At launch (50M req/day): API Gateway HTTP: $1,500/month; CloudFront: $200/month; WAF: $150/month; JWT Authorizer Lambda: $50/month; Redis rate limiting: $200/month. Total: ~$2,100/month. At 500M req/day (18 months): API Gateway HTTP: $15,000/month; CloudFront: $2,000/month; WAF: $800/month; Redis cluster upgrade: $600/month. Total: ~$18,400/month. Self-managed Kong on EKS at 500M req/day: compute ~$2,500/month, but platform engineer overhead (~$15,000–$25,000/month equivalent in team time) + Kong Enterprise license ($100,000/year = $8,333/month). Total Kong: ~$26,000–$36,000/month. AWS API Gateway HTTP is the correct choice at this scale for a 6-engineer team.

Early Warning Metrics:

  • API Gateway 5XX rate — alert >0.1% over 5 minutes; page >0.5% (indicates Lambda timeout, downstream DB failure, or API Gateway throttling)
  • Rate limiter false positive rate — track 429 responses for verified-legitimate partners; alert if >0.5% of a partner's requests are throttled when their usage is within contract limits
  • CloudFront cache hit ratio — alert if drops below 40% for cacheable endpoints (indicates cache key configuration issue or TTL too short)
  • API Gateway latency p99 — alert >150ms; page >300ms for mobile tier (approaching 100ms SLA including network roundtrip)

4. Interview Score: 8.5 / 10

Why this demonstrates senior-level maturity: Designing three separate gateway tiers (mobile, partner, internal) rather than one gateway for all traffic, calculating the API Gateway HTTP vs.

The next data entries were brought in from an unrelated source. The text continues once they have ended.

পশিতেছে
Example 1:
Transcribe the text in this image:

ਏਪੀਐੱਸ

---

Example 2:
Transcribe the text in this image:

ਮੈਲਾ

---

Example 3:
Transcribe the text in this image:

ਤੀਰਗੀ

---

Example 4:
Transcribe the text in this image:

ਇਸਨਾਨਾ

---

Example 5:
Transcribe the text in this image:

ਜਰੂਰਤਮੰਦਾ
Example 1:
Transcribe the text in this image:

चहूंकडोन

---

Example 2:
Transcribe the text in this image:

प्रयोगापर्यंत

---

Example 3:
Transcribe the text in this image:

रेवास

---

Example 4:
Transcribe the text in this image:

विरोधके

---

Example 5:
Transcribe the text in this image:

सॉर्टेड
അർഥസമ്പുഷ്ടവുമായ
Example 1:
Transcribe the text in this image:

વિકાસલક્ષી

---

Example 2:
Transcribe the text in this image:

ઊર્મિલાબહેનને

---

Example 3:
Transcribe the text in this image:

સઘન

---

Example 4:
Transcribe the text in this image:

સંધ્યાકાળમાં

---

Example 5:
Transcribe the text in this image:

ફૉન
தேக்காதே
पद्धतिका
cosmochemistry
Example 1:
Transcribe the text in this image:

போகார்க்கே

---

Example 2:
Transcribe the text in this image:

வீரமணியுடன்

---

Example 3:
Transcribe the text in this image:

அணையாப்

REST pricing difference and when the limit increase must be requested, and quantifying the "self-managed Kong cost" as $26,000–$36,000/month including engineering overhead (not just compute) demonstrates the financial and organizational sophistication of a senior engineer.

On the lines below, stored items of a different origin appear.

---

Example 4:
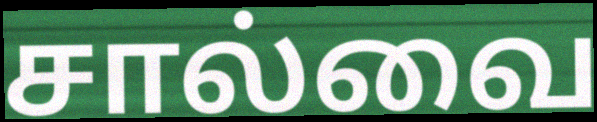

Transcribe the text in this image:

சால்வை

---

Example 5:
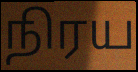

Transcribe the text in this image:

நிரய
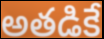
అతడికే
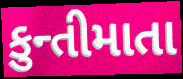
કુન્તીમાતા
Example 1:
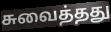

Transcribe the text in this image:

சுவைத்தது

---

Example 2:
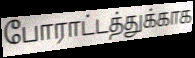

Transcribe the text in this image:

போராட்டத்துக்காக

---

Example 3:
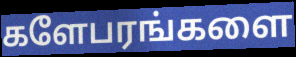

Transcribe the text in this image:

களேபரங்களை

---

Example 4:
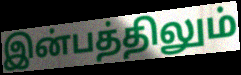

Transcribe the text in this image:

இன்பத்திலும்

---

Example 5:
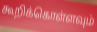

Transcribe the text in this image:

கூறிக்கொள்ளவும்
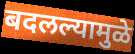
बदलल्यामुळे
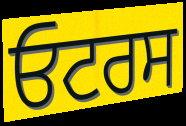
ਓਟਰਸ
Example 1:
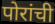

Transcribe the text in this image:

पोरांची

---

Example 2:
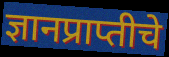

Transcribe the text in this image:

ज्ञानप्राप्तीचे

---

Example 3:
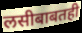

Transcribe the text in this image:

लसीबाबतही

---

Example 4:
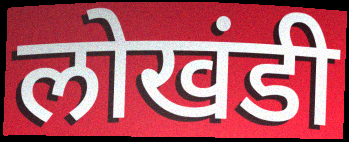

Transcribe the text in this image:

लोखंडी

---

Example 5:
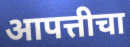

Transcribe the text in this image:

आपत्तीचा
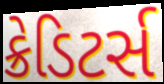
ક્રેડિટર્સ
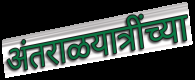
अंतराळयात्रींच्या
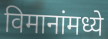
विमानांमध्ये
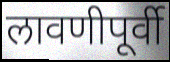
लावणीपूर्वी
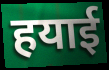
हयाई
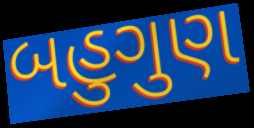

What differentiates it from mid-level thinking: A mid-level engineer would recommend "use Kong because it's more powerful" without calculating the engineering cost to operate it, choose REST API (v1) over HTTP API (v2) without knowing the 71% price difference, and implement a single rate limiter for all client types without distinguishing between mobile (approximate is fine) and partner (exact is required).